Non-genuine agency is not a concept that is specifically defined in the guidelines; however, one is expected to infer that it captures any type of ‘agency’ agreement that falls short of the strict requirements of genuine agency. For competition law purposes, it is treated no differently to ordinary distribution arrangements.
Suppliers that do not have the appetite to pursue a genuine agency model and take on the risks and costs involved may see this, superficially, as an attractive alternative; however, they should be warned that any attempt to apply agency style controls over the non-genuine agent’s competitive proposition, including the prices it applies and might seek to advertise, has real potential to contravene competition law.
Competition is concerned with substance over form, and the guidelines list a wide variety of examples where indirect measures (e.g. restrictions on advertising and other controls) that are used to achieve anti-competitive outcomes, including de facto resale price maintenance, are likely to be prohibited.

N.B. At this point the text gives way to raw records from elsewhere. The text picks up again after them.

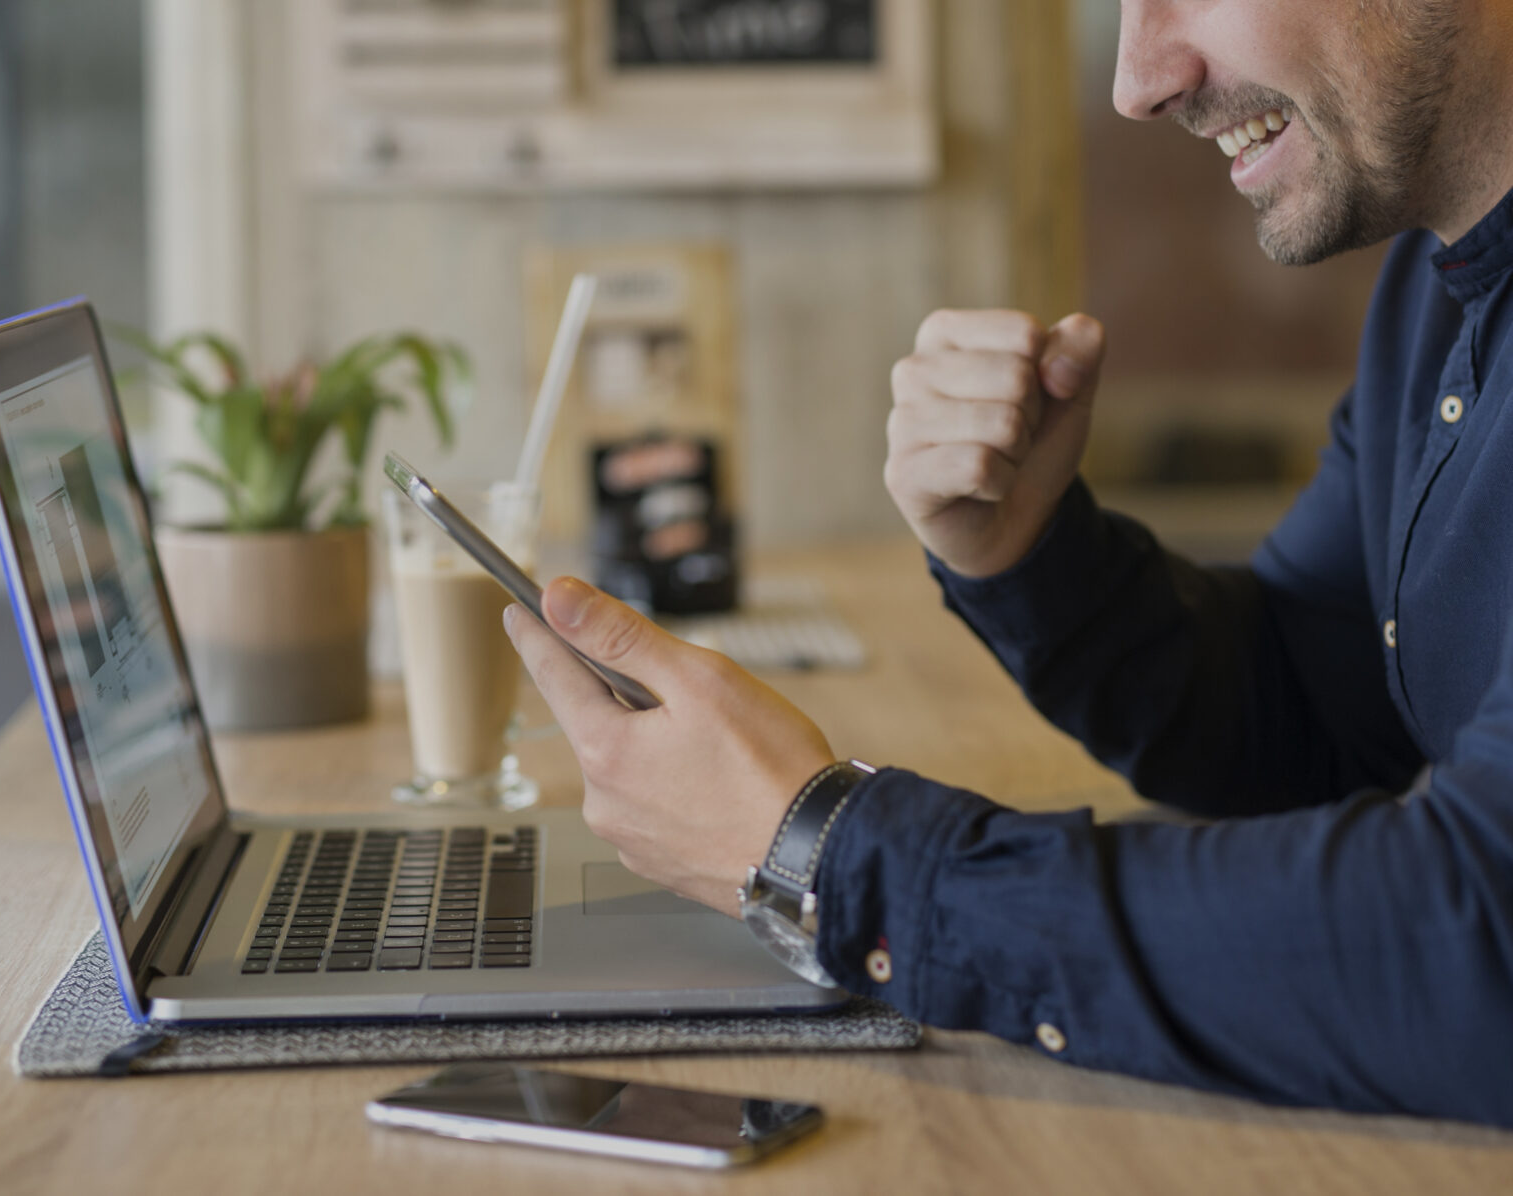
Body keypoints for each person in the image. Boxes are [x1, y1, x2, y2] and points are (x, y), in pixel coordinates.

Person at [502, 0, 1513, 1127]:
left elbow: (1477, 941)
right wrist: (1030, 549)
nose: (1141, 78)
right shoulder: (1435, 286)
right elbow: (1319, 718)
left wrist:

Indeed, the draft UK guidelines warn against the “misuse of the agency concept” as “an easy way to control retail prices for those products that allow high resale margins”. They stress that the agency concept should not be misused by suppliers - through the application of agency style controls but without the assumption of risks - to control prices (or apply other anti-competitive restrictions on the non-genuine agent).
The emphasis placed on agency in the guidelines (both at UK and EU level) and the conditions that need to be met to satisfy genuine agency treatment suggest that competition authorities are alive to the risks to consumer welfare of such practices, and will be minded to intervene if the concept is abused by suppliers (although it should be noted that all parties to agreements that infringe competition law are potentially liable).
[1] This does not mean that (even genuine) agency agreements are wholly immune from competition law, for example, in circumstances where an extensive network of exclusive agency agreements could foreclose market access.
[2] Indeed, third party (e.g. customer) perception is also important, in the sense that if the agent is perceived as being quite distinct from its principal’s organisation (perhaps because it is so diversified), this may also be a relevant factor against a finding of genuine agency.
[3] As indicated above, a supplier of online intermediation services (e.g. a platform or electronic marketplace) is unlikely to qualify as a genuine agent because, putting aside its own considerable influence over the end customer proposition and the substantial market-specific investments it is likely to make, the platform is likely to support a large number of sellers in parallel.
Yes, of sorts. Under both the VABEO and VBER “pre-existing vertical agreements” entered into before 1 June 2022 will continue to be assessed under the old rules until 1 June 2023. This means that if a business is party to an agreement that will cease to be compliant under the new rules (e.g. because it contains provisions that are newly classified as “hardcore restrictions”), the relevant parties will have a full year to vary the contract or agree new terms.
However, any new agreement entered into after 1 June 2022 must be assessed against the new UK and EU rules.
Finally, it is worth noting that the UK VABEO (and its guidelines) will apply for only six years (from 1 June 2022 to 31 May 2028 inclusive), which can be contrasted with the EU’s new VABER, which will be in situ for 12 years. This is perhaps indicative of the CMA’s view that the markets regulated by the block exemption will evolve more rapidly, hence the need to revisit the relevant rules sooner rather than later.